Directions for this task: Omit the pictures and transcribe every other part of the records exactly.
┄┄┄┄┄┄┄┄┄┄
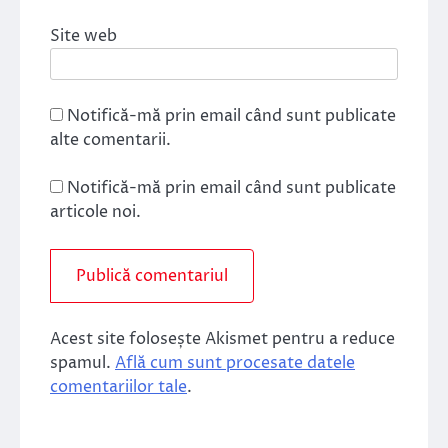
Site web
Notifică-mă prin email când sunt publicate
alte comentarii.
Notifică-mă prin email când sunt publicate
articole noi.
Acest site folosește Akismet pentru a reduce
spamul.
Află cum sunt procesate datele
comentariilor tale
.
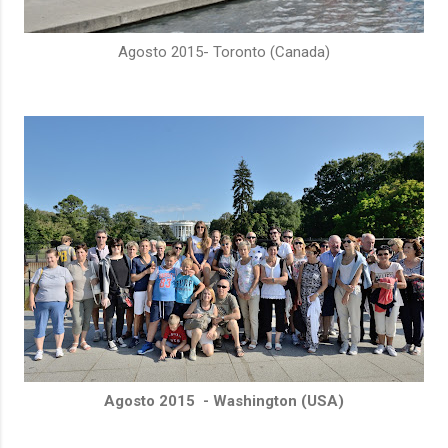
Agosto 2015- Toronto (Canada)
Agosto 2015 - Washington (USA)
┄┄┄┄┄┄┄┄┄┄
Solution to this task:
Site web
Notifică-mă prin email când sunt publicate
alte comentarii.
Notifică-mă prin email când sunt publicate
articole noi.
Acest site folosește Akismet pentru a reduce
spamul.
Află cum sunt procesate datele
comentariilor tale
.
Agosto 2015- Toronto (Canada)
Agosto 2015 - Washington (USA)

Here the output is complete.